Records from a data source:

● ● ●

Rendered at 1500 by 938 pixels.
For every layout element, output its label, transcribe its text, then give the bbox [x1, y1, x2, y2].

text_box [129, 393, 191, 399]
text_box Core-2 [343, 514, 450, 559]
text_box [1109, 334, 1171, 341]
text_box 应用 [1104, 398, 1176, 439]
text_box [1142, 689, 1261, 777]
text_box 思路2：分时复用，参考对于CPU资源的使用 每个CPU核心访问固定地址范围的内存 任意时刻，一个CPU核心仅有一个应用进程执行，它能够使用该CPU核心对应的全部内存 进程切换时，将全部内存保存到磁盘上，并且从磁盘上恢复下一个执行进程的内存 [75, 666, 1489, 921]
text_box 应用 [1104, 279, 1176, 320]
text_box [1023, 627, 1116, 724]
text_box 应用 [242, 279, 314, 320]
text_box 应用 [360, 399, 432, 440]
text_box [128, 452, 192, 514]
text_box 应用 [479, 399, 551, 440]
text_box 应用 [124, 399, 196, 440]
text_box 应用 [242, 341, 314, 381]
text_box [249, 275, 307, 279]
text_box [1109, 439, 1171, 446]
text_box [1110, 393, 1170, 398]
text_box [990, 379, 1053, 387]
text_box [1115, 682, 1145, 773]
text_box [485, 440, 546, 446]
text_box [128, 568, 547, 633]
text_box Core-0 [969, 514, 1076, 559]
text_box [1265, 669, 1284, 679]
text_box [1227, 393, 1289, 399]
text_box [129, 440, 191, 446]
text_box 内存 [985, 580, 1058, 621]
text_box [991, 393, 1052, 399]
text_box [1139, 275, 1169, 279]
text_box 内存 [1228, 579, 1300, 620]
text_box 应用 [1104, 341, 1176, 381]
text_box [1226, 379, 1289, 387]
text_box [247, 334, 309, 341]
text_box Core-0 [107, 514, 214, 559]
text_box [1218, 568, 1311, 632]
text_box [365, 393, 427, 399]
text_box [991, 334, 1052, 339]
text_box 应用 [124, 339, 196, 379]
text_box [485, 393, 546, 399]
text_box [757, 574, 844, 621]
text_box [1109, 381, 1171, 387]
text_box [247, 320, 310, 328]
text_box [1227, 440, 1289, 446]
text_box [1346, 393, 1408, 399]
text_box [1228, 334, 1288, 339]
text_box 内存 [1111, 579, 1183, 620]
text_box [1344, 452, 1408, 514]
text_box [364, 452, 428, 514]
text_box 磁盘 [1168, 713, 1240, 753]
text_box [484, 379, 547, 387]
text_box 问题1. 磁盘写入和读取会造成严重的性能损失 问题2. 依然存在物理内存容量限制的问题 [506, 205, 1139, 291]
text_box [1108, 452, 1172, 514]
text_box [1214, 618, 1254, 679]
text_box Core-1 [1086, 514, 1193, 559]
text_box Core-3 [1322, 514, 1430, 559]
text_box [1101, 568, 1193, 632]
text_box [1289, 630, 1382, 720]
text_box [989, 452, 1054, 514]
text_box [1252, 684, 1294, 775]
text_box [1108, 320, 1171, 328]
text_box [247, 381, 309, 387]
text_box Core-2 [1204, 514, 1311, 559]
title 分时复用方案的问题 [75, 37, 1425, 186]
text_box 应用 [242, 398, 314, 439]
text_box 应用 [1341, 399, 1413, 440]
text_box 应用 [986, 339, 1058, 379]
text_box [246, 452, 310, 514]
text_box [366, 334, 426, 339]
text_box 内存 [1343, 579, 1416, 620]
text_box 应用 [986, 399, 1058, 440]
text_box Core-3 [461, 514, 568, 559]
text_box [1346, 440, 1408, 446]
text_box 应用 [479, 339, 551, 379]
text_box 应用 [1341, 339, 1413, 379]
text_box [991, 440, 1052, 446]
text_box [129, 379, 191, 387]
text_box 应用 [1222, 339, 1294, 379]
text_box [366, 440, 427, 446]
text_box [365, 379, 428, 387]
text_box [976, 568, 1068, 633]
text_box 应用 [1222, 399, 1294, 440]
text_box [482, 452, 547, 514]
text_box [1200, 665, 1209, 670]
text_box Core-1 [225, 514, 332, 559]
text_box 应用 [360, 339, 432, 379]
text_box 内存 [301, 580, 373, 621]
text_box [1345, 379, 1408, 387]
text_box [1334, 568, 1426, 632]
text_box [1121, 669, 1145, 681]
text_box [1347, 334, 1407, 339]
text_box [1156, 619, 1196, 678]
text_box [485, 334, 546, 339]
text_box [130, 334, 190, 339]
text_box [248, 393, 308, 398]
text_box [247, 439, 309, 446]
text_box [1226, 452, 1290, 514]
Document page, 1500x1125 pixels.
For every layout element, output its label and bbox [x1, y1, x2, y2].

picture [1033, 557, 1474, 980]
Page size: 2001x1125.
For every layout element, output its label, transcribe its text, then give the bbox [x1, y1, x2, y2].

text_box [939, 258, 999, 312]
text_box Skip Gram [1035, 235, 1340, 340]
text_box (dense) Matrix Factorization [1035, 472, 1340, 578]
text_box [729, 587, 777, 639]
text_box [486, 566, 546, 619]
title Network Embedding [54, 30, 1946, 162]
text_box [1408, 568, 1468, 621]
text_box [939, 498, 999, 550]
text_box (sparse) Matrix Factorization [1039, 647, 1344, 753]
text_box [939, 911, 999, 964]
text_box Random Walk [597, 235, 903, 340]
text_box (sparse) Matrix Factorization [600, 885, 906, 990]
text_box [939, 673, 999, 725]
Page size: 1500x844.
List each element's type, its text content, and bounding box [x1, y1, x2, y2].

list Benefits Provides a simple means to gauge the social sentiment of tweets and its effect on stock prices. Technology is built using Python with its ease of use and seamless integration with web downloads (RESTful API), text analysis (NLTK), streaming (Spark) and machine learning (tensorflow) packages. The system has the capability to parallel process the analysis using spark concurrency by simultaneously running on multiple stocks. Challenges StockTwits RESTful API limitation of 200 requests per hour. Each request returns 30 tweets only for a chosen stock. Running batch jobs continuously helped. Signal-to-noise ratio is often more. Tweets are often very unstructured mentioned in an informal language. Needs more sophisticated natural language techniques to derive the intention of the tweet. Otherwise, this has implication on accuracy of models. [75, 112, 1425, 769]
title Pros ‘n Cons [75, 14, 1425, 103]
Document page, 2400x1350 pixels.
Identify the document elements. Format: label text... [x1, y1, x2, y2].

● ● ●

Assigned task:
The range runs from the line above containing "text_box [1214, 618, 1254, 679]" to the line containing "Page size: 2001x1125.", inclusive. Restate those lines word for word and no others.

The answer:
text_box [1214, 618, 1254, 679]
text_box Core-1 [1086, 514, 1193, 559]
text_box Core-3 [1322, 514, 1430, 559]
text_box [1101, 568, 1193, 632]
text_box [1289, 630, 1382, 720]
text_box [989, 452, 1054, 514]
text_box [1252, 684, 1294, 775]
text_box [1108, 320, 1171, 328]
text_box [247, 381, 309, 387]
text_box Core-2 [1204, 514, 1311, 559]
title 分时复用方案的问题 [75, 37, 1425, 186]
text_box 应用 [242, 398, 314, 439]
text_box 应用 [1341, 399, 1413, 440]
text_box 应用 [986, 339, 1058, 379]
text_box [246, 452, 310, 514]
text_box [366, 334, 426, 339]
text_box 内存 [1343, 579, 1416, 620]
text_box 应用 [986, 399, 1058, 440]
text_box Core-3 [461, 514, 568, 559]
text_box [1346, 440, 1408, 446]
text_box 应用 [479, 339, 551, 379]
text_box 应用 [1341, 339, 1413, 379]
text_box [991, 440, 1052, 446]
text_box [129, 379, 191, 387]
text_box 应用 [1222, 339, 1294, 379]
text_box [366, 440, 427, 446]
text_box [365, 379, 428, 387]
text_box [976, 568, 1068, 633]
text_box 应用 [1222, 399, 1294, 440]
text_box [482, 452, 547, 514]
text_box [1200, 665, 1209, 670]
text_box Core-1 [225, 514, 332, 559]
text_box 应用 [360, 339, 432, 379]
text_box 内存 [301, 580, 373, 621]
text_box [1345, 379, 1408, 387]
text_box [1334, 568, 1426, 632]
text_box [1121, 669, 1145, 681]
text_box [1347, 334, 1407, 339]
text_box [1156, 619, 1196, 678]
text_box [485, 334, 546, 339]
text_box [130, 334, 190, 339]
text_box [248, 393, 308, 398]
text_box [247, 439, 309, 446]
text_box [1226, 452, 1290, 514]
Document page, 1500x1125 pixels.
For every layout element, output its label and bbox [x1, y1, x2, y2].

picture [1033, 557, 1474, 980]
Page size: 2001x1125.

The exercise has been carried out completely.